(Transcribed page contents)
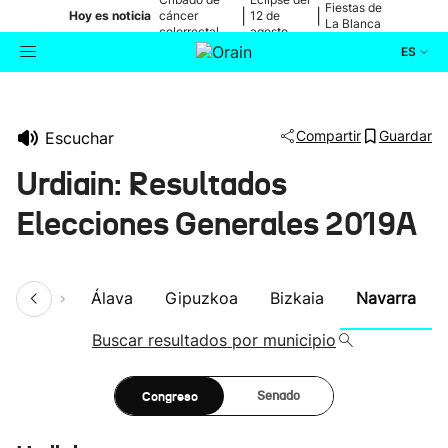
Fiestas de
|
|
Hoy es noticia
cáncer
12 de
La Blanca
colorrectal
agosto
ES
Actualidad
Buscador
Compartir
Guardar
Escuchar
Política
Urdiain: Resultados
Cultura
Elecciones Generales 2019A
Ikusmiran
umen
Álava
Gipuzkoa
Bizkaia
Navarra
Eguraldia
Buscar resultados por municipio
Congreso
Senado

§ DESCRIPTION OF THE TASK:
Exactly as written, give every entry again, but not the pictures.

§ RESULT OF THIS TASK:
Fiestas de
|
|
Hoy es noticia
cáncer
12 de
La Blanca
colorrectal
agosto
ES
Actualidad
Buscador
Compartir
Guardar
Escuchar
Política
Urdiain: Resultados
Cultura
Elecciones Generales 2019A
Ikusmiran
umen
Álava
Gipuzkoa
Bizkaia
Navarra
Eguraldia
Buscar resultados por municipio
Congreso
Senado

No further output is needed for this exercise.